To combat this, I use a Chrome plugin “Facebook News Feed Eradicator” to block my timeline from filling up with other people’s stories. It will be replaced with a blank timeline and a random positive quote, like this:
(4) Time yourself
Most people do not time themselves when working.
And by ‘working’ — I mean really, actually working.
Let’s go back to our 8-hour work day. Do you think most people who work 8 hours really work all the time during these ‘8 hours’?
Or do you think these ‘8 hours’ include relaxing time, resting time, browsing aimlessly on the net, chit chatting with their friends, etc?
How many effective hours do you really work each day? Relaxing and resting time and all other activities that don’t contribute to your output should be excluded The only way to know is to time yourself when you’re working on your tasks.
I personally use a tool called My Action Generator (I acquired the resell license to this a few years ago but am not selling it anymore) to allocate how much time I spend on each task and track the actual time spent doing each task.
You can use any kind of timer tool though. You could use your mobile phone to set a countdown and start it when you begin working on your task one at a time. Or if you prefer an online tool, you can use this simple free countdown timer.
Using a countdown instead of a stopwatch is better because you set a deadline to finish the current task. If you set 60 minutes, your brain will try it’s best to achieve that. If you use a stopwatch, you don’t have a ‘boundary’ or deadline as to when you should complete the task. You just complete it when you complete it (read: whenever you feel like completing) — not good.
I suggest setting a maximum of 60 minutes per task. If you have task that requires you to take more than that (like writing this blog article) — say 4 hours — break it down into four 60-minute, manageable small chunks.
After 60 minutes, take a break. Get out of your chair. Do some light exercise. Breathe. Drink a glass of water. Take a 5 minute walk outside. Then come back to work on your next 60-minute task.
After completing each task, make sure you record it down somewhere so that you’ll know how many ‘real’ hours you’ve worked for the day. Write down the task that was completed and how long it took you to complete.
This will feel awkward and stupid when you’re just starting to do this. But over time, you’ll get into a habit and become more efficient as you’ll become better at completing tasks within the given time frame.
(5) Declutter your workspace
According to Dr. Jean Pollack, a cluttered workspace kills creativity and damage trust with your clients, coworkers, and even your personal relationships.
A clean and neat workspace allows you to practice ‘minimalism’. You have less things to see (and hence pay attention to). When you have less things to pay attention to, you have more time to pay attention to things that matter the most to you and your business.
Which leads to increased creativity and focus.
Here’s what my workspace looks like:
In addition to a minimalist workspace, remember to declutter your computer as well. Delete files you don’t need. Reorganize files into the appropriate folders. Do these periodically.

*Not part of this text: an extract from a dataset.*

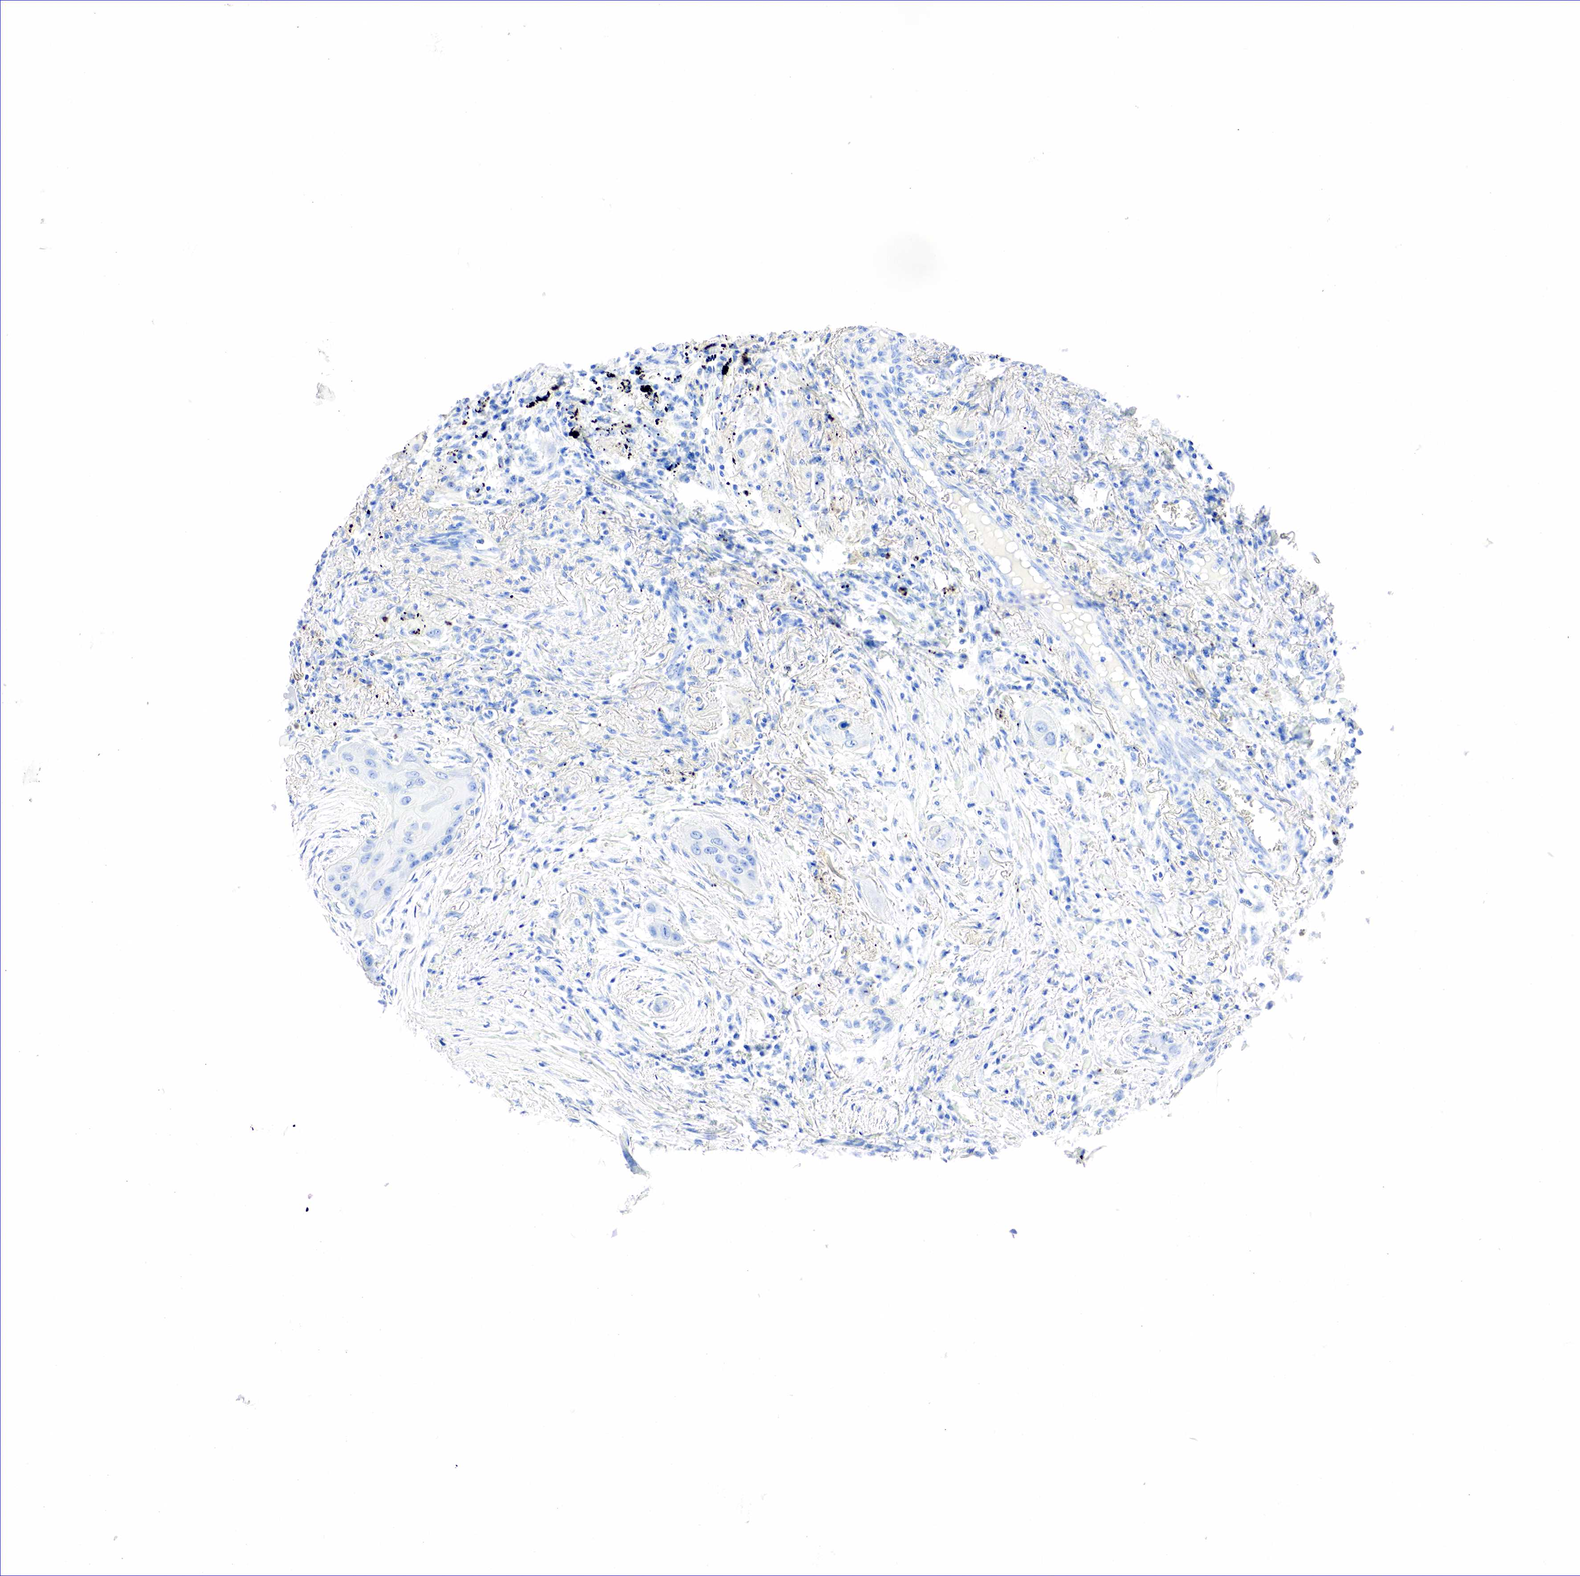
{"staining": {"intensity": "weak", "quantity": "<25%", "location": "nuclear"}, "tissue": "lung cancer", "cell_type": "Tumor cells", "image_type": "cancer", "snomed": [{"axis": "morphology", "description": "Squamous cell carcinoma, NOS"}, {"axis": "topography", "description": "Lung"}], "caption": "Immunohistochemical staining of lung squamous cell carcinoma displays no significant staining in tumor cells.", "gene": "NKX2-1", "patient": {"sex": "male", "age": 71}}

Extra Tip: People feel good when they see beautiful nature sceneries. You just have this feeling of serenity. And since I’m betting you browse a lot, you must use Chrome quite a lot too. Here’s a neat little piece of Chrome extension that provides you with a new beautiful nature scenery each day when you open a new tab.
Here’s what mine looks like today:
And oh just before I end this article, music is like cocaine (I’m sure you’d agree with me!). Listening to music makes you feel happy and can boost your focus. For me, instrumental music or nature sound like ocean waves or raindrops or birds chirping is the way to go when I need to do my creative tasks (like writing this article).
And Spotify is providing my daily dose of cocaine. They’re free to stream any kind of music you can think of. They have 30 million songs covering different languages and genres in their database. This app is always open when I’m working on my desktop.
Here’s one more thing that you get out of when you declutter: you’ll feel a sense of accomplishment — which makes you feel good. And when you feel good, you’ll get into a flow. When you get into a flow, you’re unstoppable.